**DATA EXTRACTS**
=======
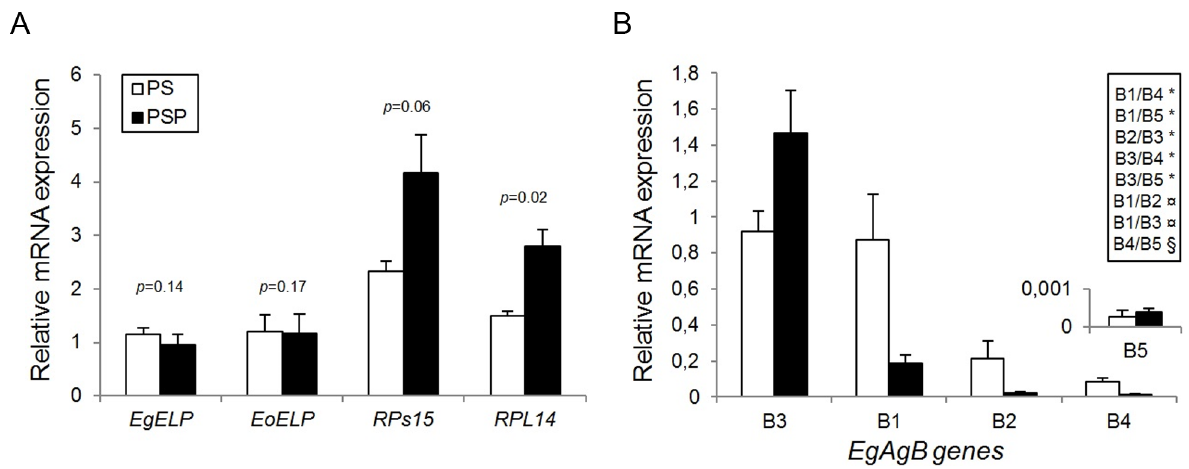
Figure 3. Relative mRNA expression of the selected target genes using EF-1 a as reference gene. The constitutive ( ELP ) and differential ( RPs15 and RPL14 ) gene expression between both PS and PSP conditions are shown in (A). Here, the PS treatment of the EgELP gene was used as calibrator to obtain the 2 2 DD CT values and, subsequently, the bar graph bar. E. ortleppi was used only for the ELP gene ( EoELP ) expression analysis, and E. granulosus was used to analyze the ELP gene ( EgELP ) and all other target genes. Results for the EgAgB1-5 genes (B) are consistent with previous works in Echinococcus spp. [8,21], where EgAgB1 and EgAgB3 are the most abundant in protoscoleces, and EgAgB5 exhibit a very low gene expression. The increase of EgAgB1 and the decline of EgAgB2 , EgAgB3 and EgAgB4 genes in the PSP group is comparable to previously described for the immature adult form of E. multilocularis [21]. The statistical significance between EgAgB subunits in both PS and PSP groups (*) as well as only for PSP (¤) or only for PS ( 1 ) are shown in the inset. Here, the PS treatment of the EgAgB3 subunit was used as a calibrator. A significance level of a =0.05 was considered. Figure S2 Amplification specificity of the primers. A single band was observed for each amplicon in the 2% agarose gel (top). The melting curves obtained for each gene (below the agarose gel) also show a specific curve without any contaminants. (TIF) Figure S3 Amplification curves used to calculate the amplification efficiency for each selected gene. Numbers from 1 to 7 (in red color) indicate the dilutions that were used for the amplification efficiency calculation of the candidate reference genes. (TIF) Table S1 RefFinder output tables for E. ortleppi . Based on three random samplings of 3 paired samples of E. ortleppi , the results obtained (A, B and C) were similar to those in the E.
=======
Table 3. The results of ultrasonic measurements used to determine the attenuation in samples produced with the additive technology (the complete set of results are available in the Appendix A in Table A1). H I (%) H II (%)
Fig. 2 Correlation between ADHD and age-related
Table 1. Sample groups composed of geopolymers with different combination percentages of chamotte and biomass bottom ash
=======
**PROBLEM TO WORK ON**
From the entries above, extract only the lines running from the one containing "Table 3. The" through the one containing "Table 1. Sample", inclusive.

**SOLUTION**
Table 3. The results of ultrasonic measurements used to determine the attenuation in samples produced with the additive technology (the complete set of results are available in the Appendix A in Table A1). H I (%) H II (%)
Fig. 2 Correlation between ADHD and age-related
Table 1. Sample groups composed of geopolymers with different combination percentages of chamotte and biomass bottom ash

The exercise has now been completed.